Say for instance the script calls for a superheroine lurking in the rafters above a boxing match. One boxer is down for the count, the other is standing over him, the ref is counting, and the victorious boxer's coach is looking through the ropes all smug and self-satisfied. All of this while our black-garbed heroine spies on them, gathering clues about the fight-fixing ring. That's a hefty chunk of information to fit into one panel, but we can do it.
Know what the finished panel should look like? Me neither. It's time to start thinking with your pencil.
We start out with a sketch of what information we know. This isn't a thumbnail for the panel, it's a floorplan.
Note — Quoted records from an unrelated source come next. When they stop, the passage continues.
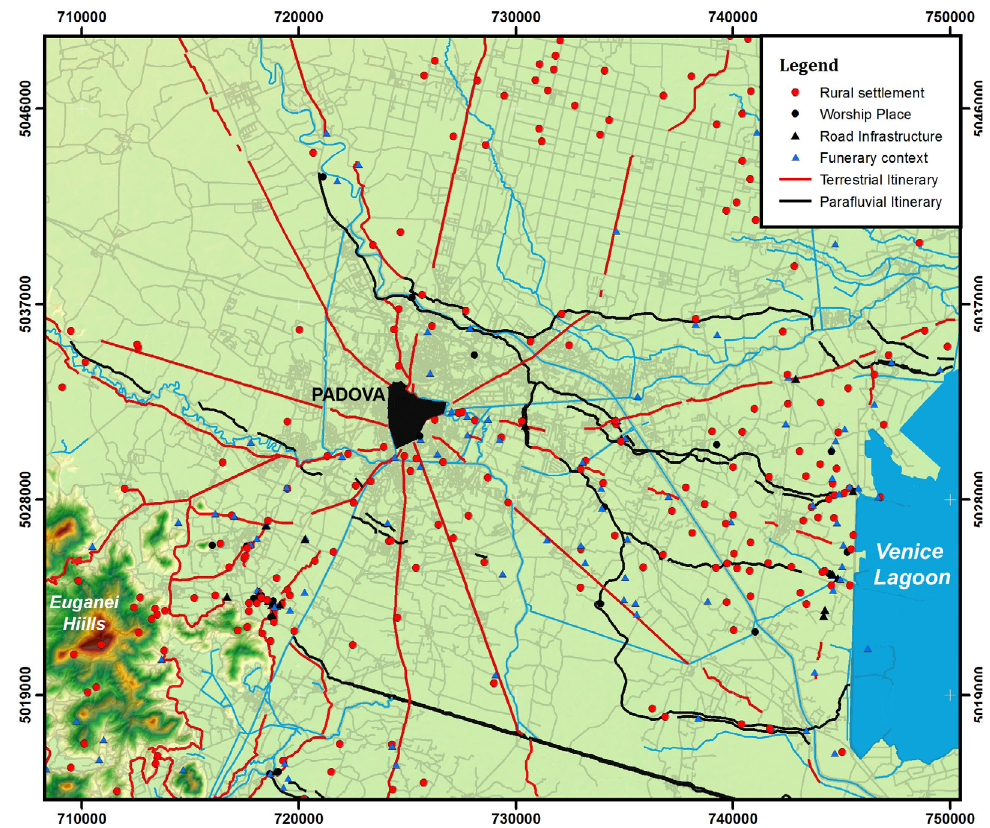
Fig. 3 Results of the archaeomorphological analysis: the Roman road network around Padua. Grey lines represent the contem- porary road network, while blue lines correspond to the present-day river network.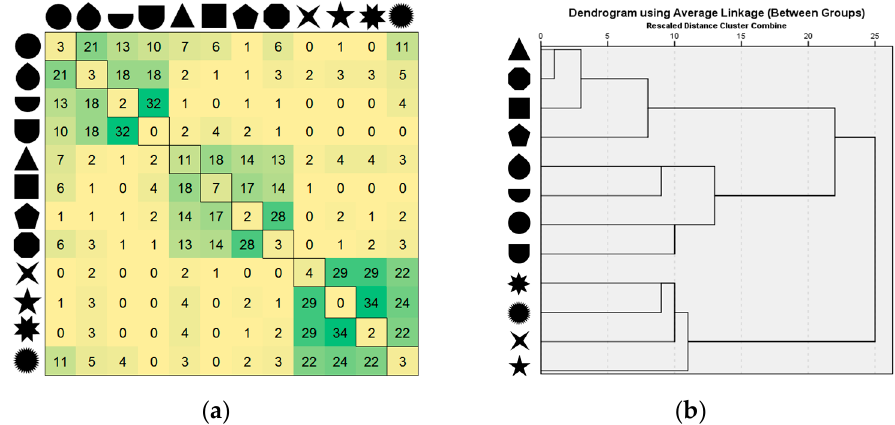
Figure 3. Co-occurrences of geometric shapes from free-sorting task 1, illustrated as ( a ) co-occurrence matrix: the values indicate the frequency counts of co-associations and those of single-item groups (see diagonal values) - higher values indicate higher similarity; and as ( b ) dendrogram based on agglomerative hierarchical cluster analysis.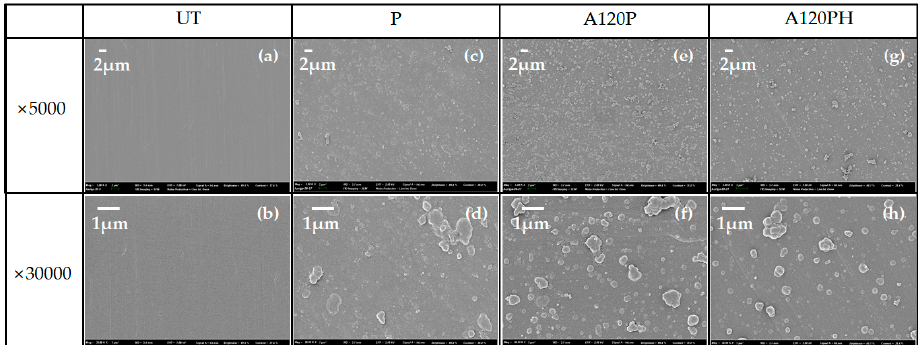
Figure 3. FE-SEM images for untreated sample (UT) ( a , b ), polypyrrole coated PVDF film without alkaline treatment (P; c , d ), polypyrrole coated PVDF film after alkaline treatment for 120 min (A120P; e , f ), and hydrophobic coated PVDF film after alkaline treatment for 120 min and polypyrrole coating (A120PH; g , h ).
It lays out what we know, and only needs to be detailed enough to take us to the next stage. In this floorplan, there's no perspective or foreshortening. The heroine in the rafters (A) is drawn the same size as the boxers below. Nothing has to be "right" here, we can fix anything later.
Now, let's not lose momentum. Next we need an elevation. An elevation is a side-view that, like the floor plan above, has no perspective or foreshortening. Kind of like blueprints.
Again, we don't need detail, and we don't need everything to be right - we just need enough information to move on to the next stage.
So we really have three elements. The three people in the ring, the coach outside the ring, and our heroine far above it. For a single camera shot to catch all that, it needs to either be pulled way back in an extreme long shot, or it needs to be placed on or near a line that passes through all three of our elements.
This elevation doesn't quite work for that, so let's think a few things through. We can have the camera look up past the coach, past the people in the ring, way up into the rafters to our heroine. But our heroine will be awfully small, and hard to make out in the rafters. Plus this is her point of view in the story, let's try to share it. We'll put the camera behind her, looking down past her to the ring below. And in the ring, we want to see the coach's face, so he'll have to be somewhere on the opposite side of the ring from the heroine (and more importantly, the camera). Everyone else we just need enough body language to know what they're doing.
So I'm going to do another elevation. If I shoot a camera down from the heroine on that first elevation, I'm going to be straight down on the people in the ring, which isn't that interesting. If I move her over to the side, we get to look at them from an angle. I'll also swap the ref and the victorious boxer, so the coach is closer to the champ in the panel, emphasizing their connection.